** Given information follows **

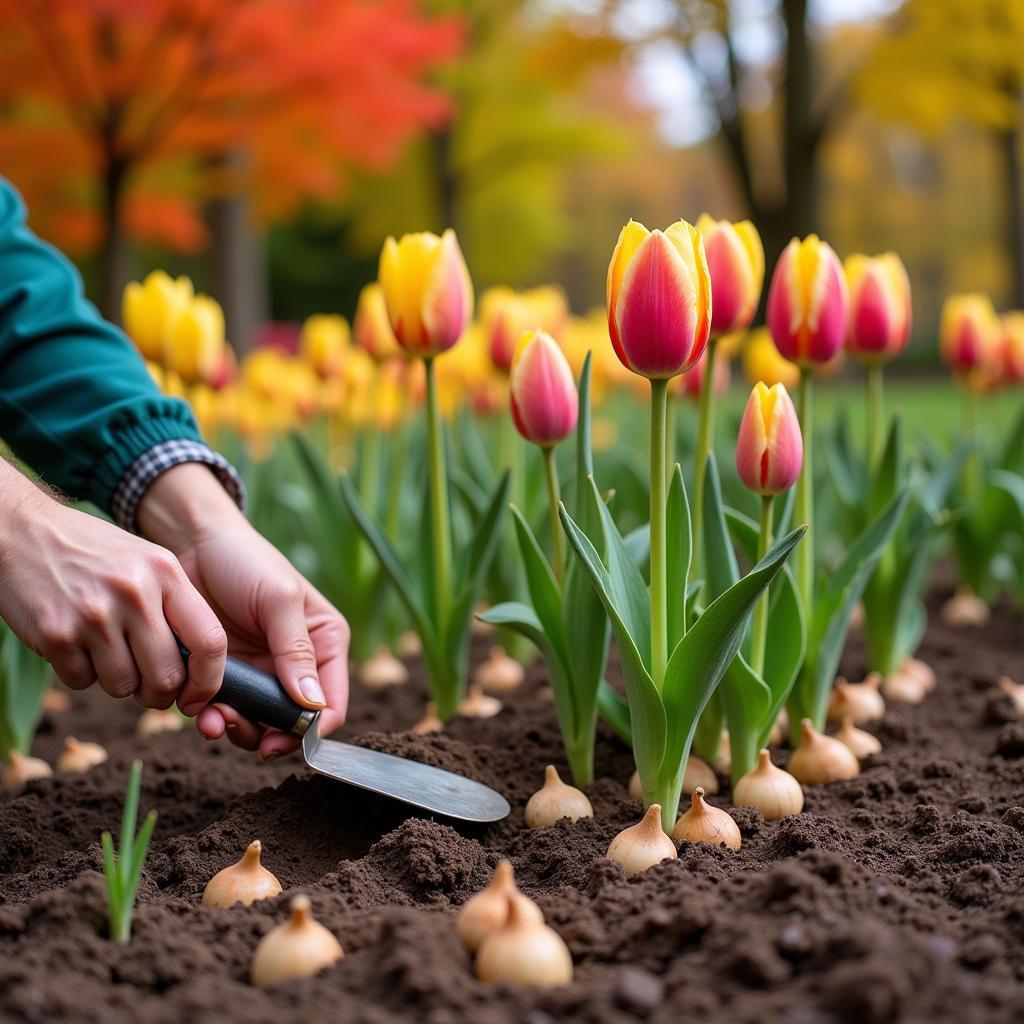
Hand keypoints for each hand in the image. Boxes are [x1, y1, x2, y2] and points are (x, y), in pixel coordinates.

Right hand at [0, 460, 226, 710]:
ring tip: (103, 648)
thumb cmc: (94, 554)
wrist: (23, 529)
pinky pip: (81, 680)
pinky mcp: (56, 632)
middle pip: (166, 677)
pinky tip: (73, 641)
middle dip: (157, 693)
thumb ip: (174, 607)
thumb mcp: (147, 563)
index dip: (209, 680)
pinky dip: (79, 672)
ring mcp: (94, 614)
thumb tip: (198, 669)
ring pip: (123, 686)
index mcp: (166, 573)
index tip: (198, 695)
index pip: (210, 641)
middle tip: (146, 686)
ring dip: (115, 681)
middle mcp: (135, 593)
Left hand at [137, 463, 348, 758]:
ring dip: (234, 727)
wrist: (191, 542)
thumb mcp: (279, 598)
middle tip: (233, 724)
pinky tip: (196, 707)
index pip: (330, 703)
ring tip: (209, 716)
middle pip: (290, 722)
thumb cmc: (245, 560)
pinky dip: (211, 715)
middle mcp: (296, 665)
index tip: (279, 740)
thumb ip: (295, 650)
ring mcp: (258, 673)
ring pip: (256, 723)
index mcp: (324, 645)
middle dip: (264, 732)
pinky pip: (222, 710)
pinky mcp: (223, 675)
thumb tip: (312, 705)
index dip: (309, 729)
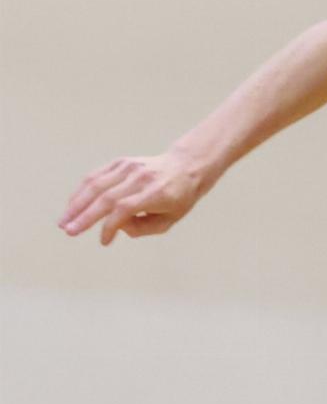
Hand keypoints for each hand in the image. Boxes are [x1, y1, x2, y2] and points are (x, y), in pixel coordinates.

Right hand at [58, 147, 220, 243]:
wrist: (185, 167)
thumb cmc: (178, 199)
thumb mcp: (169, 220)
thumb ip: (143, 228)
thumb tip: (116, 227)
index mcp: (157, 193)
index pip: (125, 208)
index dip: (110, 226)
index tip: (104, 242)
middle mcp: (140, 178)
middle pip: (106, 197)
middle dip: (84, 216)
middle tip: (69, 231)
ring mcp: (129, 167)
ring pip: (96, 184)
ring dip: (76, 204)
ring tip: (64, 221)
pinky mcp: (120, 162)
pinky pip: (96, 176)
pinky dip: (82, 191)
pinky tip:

** End of Given information **

▶ To do:
Only the lines from the one bearing "ring pip: (96, 184)" through the end of the entries above belong in the answer, each one exactly as given.

▶ Solution:
ring pip: (96, 184)
ring dip: (76, 204)
ring tip: (64, 221)
pinky mcp: (120, 162)
pinky pip: (96, 176)
pinky dip: (82, 191)
pinky tip:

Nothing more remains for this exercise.